:: Page

From a525a92a37cc202b6db09a827ba9df9eb8c9fa79 Mon Sep 17 00:00:00 2001
From: sheaf <sam.derbyshire@gmail.com>
Date: Thu, 3 Aug 2023 14:32:39 +0200
Subject: [PATCH] Adjust reporting of unused tyvars in data FamInsts

This commit adjusts the validity checking of data family
instances to improve the reporting of unused type variables.

See Note [Out of scope tvs in data family instances] in GHC.Tc.Validity.

The problem was that, in a situation such as

  data family D :: Type
  data instance forall (d :: Type). D = MkD

the RHS passed to 'checkFamPatBinders' would be the TyCon app

  R:D d

which mentions the type variable 'd' quantified in the user-written
forall. Thus, when computing the set of unused type variables in
the RHS of the data family instance, we would find that 'd' is used,
and report a strange error message that would say that 'd' is not
bound on the LHS.

::::

Goal:
Reproduce word for word the part of the commit message above that begins at "the RHS passed" and stops after "on the LHS.".

:: Listed entries

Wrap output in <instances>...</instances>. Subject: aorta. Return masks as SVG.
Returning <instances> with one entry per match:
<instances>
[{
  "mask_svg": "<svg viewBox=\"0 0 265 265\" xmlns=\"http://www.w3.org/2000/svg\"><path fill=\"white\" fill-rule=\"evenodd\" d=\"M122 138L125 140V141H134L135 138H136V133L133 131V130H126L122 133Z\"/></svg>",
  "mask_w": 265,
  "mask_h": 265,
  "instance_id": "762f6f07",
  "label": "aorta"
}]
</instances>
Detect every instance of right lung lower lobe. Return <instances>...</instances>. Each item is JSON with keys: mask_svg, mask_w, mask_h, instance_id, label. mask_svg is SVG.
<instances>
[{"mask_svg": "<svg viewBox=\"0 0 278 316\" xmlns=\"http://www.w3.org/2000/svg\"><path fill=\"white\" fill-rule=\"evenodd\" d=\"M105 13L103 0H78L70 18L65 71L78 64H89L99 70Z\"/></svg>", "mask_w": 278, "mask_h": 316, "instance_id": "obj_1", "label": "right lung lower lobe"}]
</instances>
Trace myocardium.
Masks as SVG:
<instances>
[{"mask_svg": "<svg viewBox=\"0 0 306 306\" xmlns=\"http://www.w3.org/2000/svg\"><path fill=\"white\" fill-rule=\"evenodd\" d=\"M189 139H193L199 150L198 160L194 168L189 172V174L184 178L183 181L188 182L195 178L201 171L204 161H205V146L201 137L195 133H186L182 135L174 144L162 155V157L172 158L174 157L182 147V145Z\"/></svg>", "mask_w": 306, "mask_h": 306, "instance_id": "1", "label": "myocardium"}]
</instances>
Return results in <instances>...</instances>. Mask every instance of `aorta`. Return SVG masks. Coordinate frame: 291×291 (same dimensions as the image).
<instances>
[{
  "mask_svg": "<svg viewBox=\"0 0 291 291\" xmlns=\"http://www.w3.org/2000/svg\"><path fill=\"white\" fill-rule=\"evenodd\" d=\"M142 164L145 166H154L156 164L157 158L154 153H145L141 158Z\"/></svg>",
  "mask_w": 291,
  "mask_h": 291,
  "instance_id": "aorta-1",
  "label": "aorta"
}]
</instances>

::::

Final result:
the RHS passed to 'checkFamPatBinders' would be the TyCon app

  R:D d

which mentions the type variable 'd' quantified in the user-written
forall. Thus, when computing the set of unused type variables in
the RHS of the data family instance, we would find that 'd' is used,
and report a strange error message that would say that 'd' is not
bound on the LHS.